Your assignment :: Among the entries that follow, find the lines containing the string "into" and copy them.

[Start of Attachment]

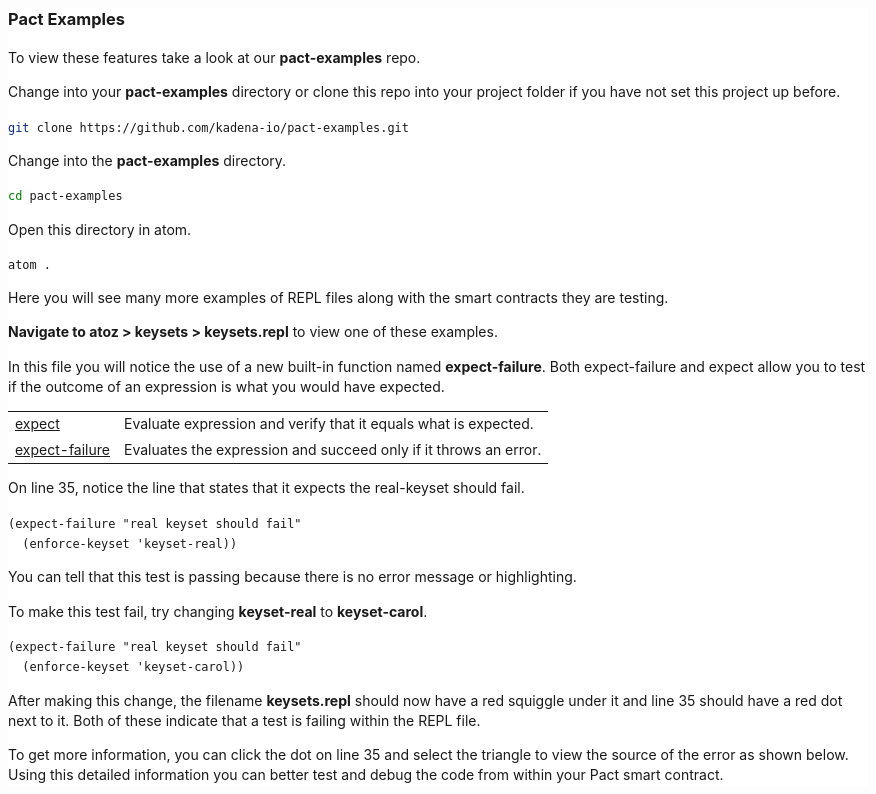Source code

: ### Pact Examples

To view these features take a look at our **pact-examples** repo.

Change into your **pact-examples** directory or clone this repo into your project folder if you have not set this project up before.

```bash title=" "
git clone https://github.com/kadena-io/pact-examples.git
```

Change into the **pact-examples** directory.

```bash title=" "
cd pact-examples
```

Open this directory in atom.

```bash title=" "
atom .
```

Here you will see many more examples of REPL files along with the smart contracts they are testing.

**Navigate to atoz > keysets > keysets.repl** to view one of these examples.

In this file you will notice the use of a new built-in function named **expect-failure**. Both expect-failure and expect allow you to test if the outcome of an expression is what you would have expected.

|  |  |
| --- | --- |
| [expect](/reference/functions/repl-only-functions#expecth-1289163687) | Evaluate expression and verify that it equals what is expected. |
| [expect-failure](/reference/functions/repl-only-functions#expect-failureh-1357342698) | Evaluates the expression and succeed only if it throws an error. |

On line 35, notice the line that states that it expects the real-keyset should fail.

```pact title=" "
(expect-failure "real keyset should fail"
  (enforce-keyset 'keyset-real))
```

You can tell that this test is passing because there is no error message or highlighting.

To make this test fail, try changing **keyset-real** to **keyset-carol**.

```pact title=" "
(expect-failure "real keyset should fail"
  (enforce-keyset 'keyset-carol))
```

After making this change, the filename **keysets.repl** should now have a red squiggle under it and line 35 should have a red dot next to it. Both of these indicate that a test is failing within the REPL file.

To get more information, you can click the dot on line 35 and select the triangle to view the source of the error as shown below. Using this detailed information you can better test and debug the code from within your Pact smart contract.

[End of Attachment]
[Start of Attachment]

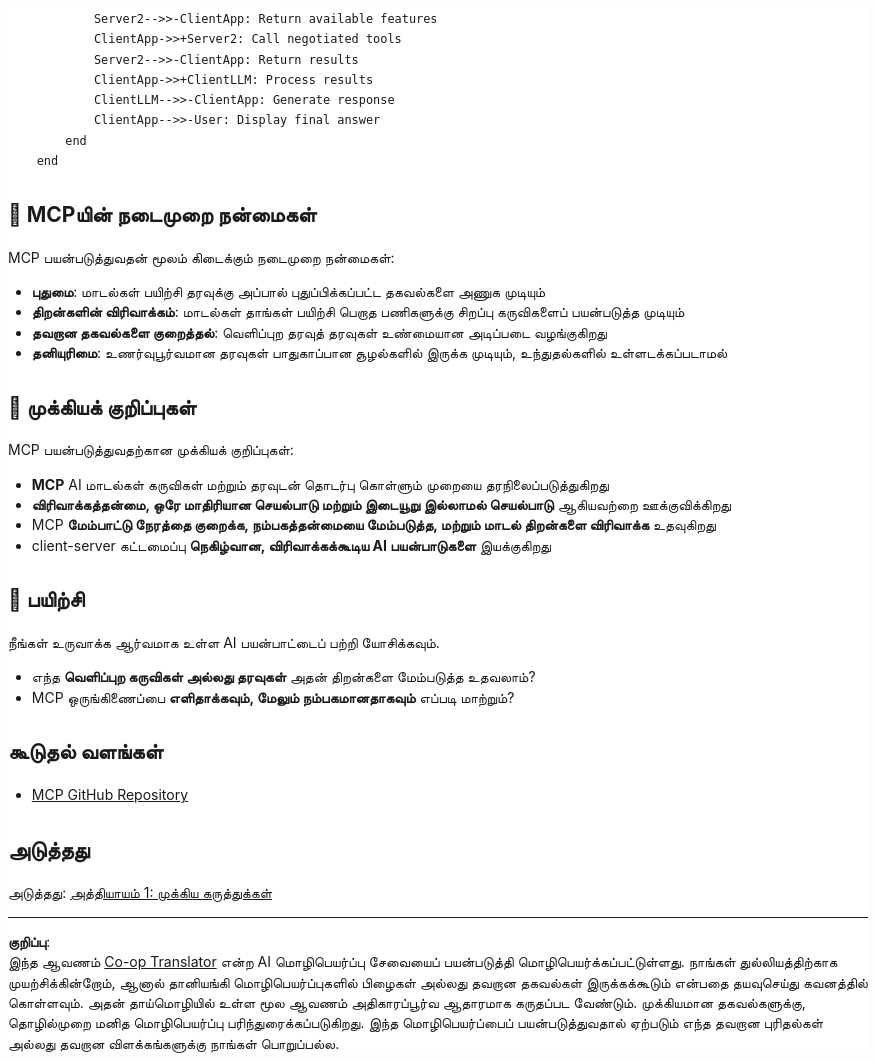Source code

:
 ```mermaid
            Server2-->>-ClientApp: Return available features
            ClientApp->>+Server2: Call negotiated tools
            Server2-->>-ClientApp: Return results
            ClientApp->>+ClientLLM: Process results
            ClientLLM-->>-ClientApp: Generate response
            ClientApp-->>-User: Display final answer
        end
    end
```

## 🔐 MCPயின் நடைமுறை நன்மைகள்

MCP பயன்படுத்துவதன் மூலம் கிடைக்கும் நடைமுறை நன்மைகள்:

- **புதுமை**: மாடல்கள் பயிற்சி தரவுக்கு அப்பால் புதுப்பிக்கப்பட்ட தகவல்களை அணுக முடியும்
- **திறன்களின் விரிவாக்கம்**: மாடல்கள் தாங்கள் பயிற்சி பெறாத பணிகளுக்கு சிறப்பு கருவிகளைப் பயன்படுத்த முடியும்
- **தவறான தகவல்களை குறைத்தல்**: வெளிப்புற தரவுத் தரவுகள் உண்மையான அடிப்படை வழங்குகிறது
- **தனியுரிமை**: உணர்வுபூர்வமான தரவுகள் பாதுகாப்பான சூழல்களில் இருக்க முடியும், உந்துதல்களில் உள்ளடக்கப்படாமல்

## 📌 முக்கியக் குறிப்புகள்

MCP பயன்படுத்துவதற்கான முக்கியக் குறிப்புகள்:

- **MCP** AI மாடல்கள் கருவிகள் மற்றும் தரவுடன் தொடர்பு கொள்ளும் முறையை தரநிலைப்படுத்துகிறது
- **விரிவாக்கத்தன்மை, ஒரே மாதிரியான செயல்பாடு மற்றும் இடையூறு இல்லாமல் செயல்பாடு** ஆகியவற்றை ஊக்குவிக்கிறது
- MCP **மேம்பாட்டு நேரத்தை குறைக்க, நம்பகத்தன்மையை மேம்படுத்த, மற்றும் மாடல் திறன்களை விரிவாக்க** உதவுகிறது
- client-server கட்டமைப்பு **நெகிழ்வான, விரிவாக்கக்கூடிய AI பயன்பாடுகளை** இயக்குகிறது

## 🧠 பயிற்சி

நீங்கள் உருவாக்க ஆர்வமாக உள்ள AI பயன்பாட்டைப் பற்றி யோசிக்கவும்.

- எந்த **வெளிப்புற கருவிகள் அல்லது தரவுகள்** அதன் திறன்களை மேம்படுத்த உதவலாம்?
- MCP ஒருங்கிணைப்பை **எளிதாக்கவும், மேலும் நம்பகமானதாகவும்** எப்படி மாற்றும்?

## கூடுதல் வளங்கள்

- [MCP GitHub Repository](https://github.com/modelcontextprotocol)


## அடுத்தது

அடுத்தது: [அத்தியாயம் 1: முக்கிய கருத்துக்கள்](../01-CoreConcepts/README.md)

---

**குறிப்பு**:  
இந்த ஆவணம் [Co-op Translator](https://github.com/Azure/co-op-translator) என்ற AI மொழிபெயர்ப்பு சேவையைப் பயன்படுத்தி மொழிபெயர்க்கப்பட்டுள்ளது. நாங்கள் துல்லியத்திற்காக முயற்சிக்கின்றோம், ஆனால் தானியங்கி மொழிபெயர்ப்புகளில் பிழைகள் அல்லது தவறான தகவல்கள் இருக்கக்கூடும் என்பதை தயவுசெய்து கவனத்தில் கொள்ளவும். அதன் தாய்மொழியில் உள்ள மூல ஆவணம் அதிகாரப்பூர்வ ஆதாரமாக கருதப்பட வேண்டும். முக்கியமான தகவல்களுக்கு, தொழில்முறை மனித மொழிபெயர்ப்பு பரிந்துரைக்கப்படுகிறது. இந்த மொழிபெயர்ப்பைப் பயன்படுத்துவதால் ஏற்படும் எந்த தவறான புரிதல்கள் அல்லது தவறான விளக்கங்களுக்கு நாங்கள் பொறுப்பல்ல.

[End of Attachment]

Written answer ::
Change into your **pact-examples** directory or clone this repo into your project folder if you have not set this project up before.
Change into the **pact-examples** directory.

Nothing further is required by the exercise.